→ WHAT YOU WILL DO: In the text on Eurovision interval acts below, what band joined Jan Delay on stage in 2011?

→ TEXT SHOWN:
________

Eurovision Interval Acts 2010 to 2019

This year at wiwibloggs, we are celebrating the festive season with a series of different polls. For the next few days, we’re going to stuff your stockings with a selection of end-of-decade Eurovision votes. Consider this a unique riff on the classic “Twelve Days of Christmas” carol.

Whether you celebrate Christmas or not, you can join us and let us know your thoughts for each and every poll.

Eurovision interval acts: 2010 to 2019

Take a look back at the grand final interval acts from the past ten years and vote for your favourites.

It’s a given that at some point the previous year’s Eurovision winner will return and perform their winning song and perhaps debut their new single. But what about the other interval acts? Some countries deliver a show-stopping theatrical performance, some let a pop icon take to the stage, while others just like to have a bit of fun.

Watch the interval acts from 2010 onwards and vote for your favourites in our poll. You can vote for as many acts as you like, but you can only vote once — so make it count!

Note: We’re only taking a look at the main interval act from each show. We’re not including guest celebrity performances, taped skits or any other additional acts.

Eurovision 2010: Madcon’s flashmob

The Norwegian duo Madcon delivered possibly the biggest interval act ever. The duo started performing their song “Glow” in the arena and slowly involved more audience members in a flashmob. This expanded to Europe, as the action cut to locations around the continent, showing both street flashmobs and families partying in their living rooms.

Eurovision 2011: Jan Delay’s funky medley

Popular German singer Jan Delay took to the stage in 2011 along with his band Disko No 1. He performed the funky songs “Oh Jonny” and “Klar” and made full use of Düsseldorf’s giant LED screen.

________

→ RAW DATA:
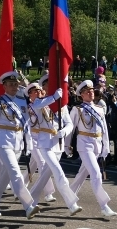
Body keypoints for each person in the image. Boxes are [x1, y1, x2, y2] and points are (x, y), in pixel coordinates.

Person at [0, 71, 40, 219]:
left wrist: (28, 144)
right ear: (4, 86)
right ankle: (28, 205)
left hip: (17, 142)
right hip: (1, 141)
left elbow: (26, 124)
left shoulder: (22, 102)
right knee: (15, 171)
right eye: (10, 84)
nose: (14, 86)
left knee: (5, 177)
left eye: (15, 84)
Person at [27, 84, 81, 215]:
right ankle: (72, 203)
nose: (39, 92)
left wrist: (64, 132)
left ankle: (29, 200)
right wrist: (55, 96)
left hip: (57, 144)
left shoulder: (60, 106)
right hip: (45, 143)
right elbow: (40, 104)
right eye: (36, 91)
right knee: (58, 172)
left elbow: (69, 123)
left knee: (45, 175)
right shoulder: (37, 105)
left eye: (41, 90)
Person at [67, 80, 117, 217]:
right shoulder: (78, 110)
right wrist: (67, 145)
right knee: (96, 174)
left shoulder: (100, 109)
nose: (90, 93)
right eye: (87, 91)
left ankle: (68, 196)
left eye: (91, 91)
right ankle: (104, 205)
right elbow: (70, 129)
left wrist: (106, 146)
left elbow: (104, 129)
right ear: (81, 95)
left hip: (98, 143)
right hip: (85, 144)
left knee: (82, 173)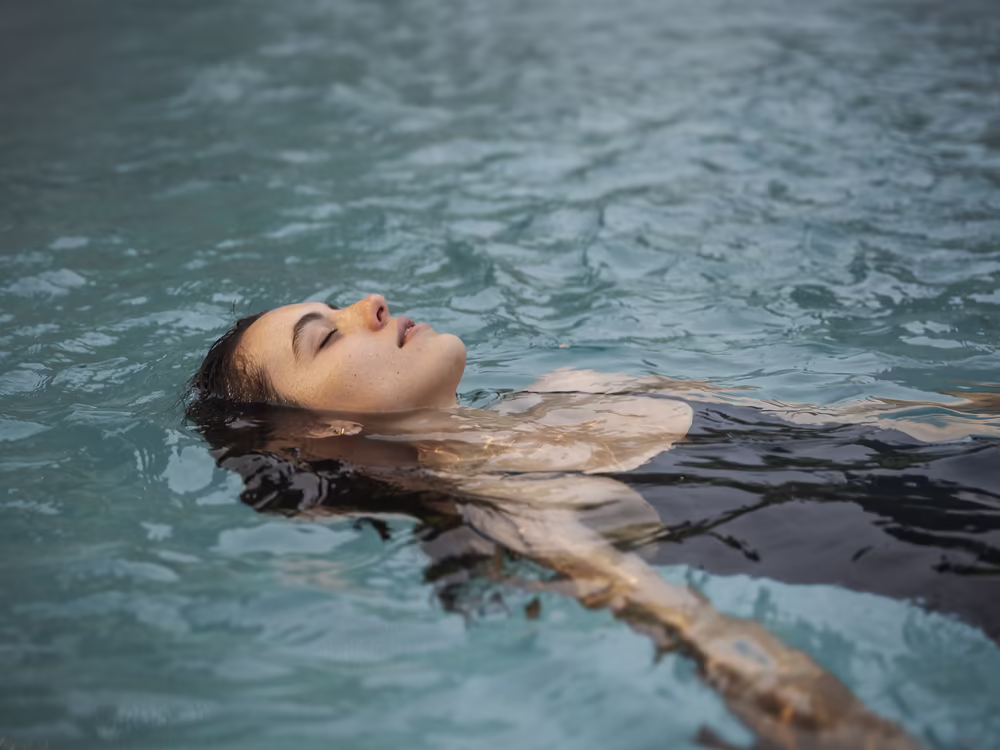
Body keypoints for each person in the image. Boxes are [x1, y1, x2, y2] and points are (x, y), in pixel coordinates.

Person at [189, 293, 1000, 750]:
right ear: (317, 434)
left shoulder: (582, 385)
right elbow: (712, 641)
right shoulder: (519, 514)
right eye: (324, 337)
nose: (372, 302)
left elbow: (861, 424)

________

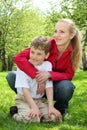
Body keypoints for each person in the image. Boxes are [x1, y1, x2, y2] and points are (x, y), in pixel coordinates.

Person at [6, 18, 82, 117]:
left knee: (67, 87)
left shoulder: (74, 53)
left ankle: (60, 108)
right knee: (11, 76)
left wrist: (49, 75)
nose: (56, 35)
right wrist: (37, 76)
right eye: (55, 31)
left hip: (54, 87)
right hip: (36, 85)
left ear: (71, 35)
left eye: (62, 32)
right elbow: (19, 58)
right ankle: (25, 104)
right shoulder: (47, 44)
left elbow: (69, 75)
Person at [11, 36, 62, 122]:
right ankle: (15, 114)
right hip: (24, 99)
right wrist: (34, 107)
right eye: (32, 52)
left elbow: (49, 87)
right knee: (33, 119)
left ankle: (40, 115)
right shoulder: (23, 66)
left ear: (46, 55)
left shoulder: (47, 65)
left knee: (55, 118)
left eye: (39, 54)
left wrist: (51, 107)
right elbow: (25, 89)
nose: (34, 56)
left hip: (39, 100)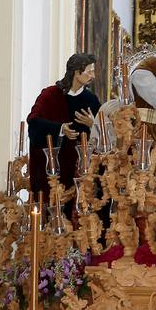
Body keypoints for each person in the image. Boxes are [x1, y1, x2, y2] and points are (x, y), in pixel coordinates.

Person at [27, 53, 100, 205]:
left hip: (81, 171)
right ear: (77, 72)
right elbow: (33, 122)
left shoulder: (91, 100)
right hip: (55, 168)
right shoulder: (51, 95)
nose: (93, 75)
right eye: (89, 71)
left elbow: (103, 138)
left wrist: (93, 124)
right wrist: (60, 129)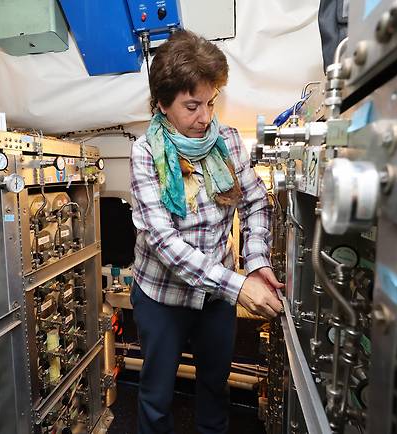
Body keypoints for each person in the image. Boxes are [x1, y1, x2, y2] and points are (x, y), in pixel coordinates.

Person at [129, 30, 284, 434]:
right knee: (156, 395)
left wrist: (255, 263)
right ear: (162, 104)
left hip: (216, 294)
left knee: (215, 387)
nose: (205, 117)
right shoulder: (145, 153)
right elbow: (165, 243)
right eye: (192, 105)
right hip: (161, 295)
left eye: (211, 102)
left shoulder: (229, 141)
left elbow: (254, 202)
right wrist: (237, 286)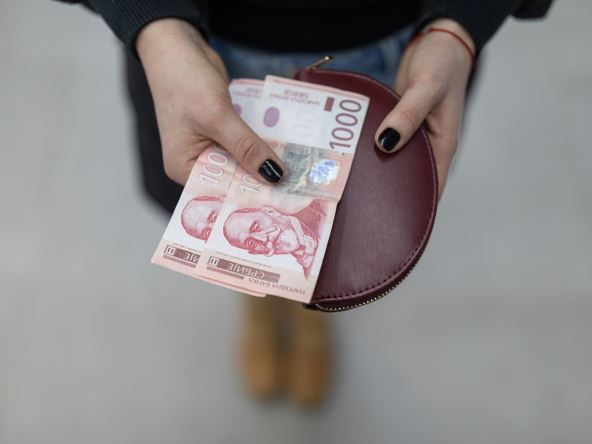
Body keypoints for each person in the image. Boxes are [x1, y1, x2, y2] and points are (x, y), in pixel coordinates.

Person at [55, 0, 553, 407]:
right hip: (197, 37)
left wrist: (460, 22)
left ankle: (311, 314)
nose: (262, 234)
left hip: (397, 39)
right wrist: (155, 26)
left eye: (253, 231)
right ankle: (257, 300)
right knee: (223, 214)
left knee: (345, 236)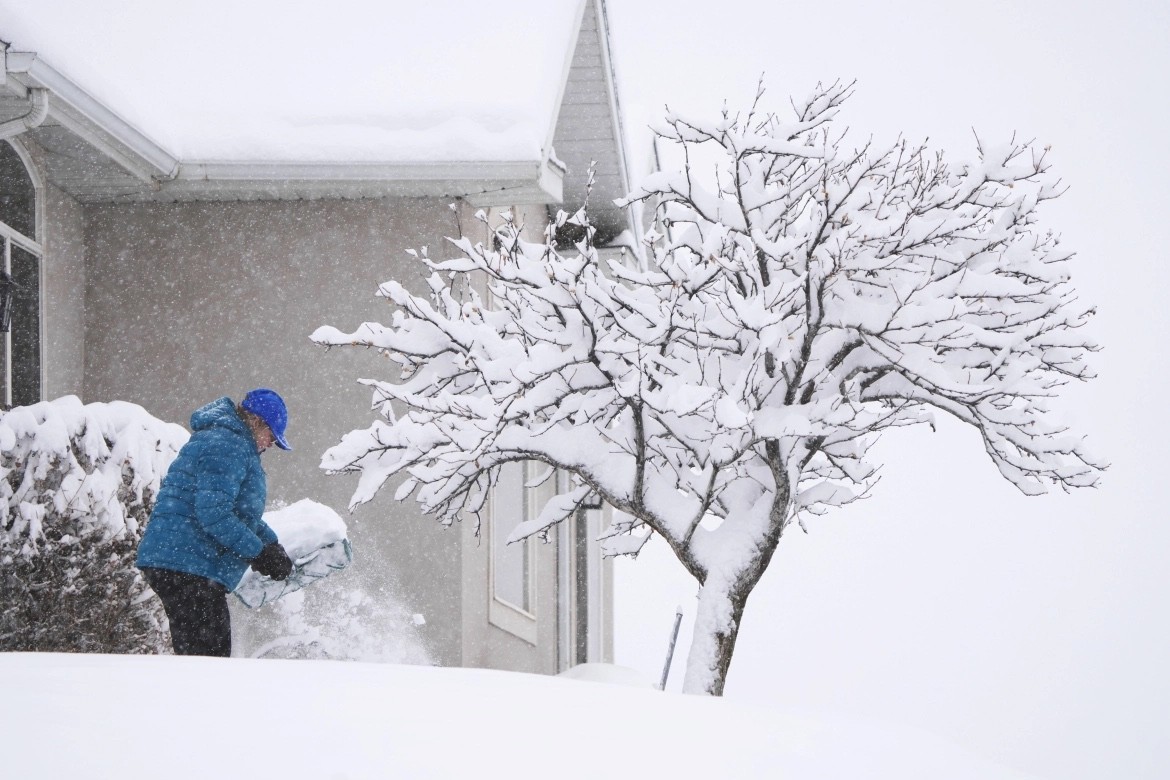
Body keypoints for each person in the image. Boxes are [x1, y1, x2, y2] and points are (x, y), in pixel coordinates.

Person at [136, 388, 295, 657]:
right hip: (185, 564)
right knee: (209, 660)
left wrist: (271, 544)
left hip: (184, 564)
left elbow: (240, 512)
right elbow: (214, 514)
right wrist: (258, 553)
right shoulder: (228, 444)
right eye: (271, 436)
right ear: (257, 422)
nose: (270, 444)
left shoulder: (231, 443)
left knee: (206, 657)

________

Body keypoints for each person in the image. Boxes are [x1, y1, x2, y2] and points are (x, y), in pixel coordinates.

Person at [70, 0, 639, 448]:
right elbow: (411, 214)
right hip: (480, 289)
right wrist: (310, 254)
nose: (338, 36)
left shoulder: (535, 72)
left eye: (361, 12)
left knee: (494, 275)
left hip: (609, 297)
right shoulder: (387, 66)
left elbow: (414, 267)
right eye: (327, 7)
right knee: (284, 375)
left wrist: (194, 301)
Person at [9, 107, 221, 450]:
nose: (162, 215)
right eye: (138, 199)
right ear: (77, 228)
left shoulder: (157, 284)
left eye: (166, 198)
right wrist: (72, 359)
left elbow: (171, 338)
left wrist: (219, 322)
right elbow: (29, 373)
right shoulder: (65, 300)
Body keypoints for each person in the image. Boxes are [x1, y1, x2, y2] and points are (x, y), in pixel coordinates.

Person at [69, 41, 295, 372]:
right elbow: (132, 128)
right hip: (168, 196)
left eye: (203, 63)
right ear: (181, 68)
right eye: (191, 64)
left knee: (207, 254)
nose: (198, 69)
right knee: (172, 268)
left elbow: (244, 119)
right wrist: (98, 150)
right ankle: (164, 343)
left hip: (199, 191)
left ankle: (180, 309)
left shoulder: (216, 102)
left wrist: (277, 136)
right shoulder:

________

→ EXERCISE ANSWER: Disko No 1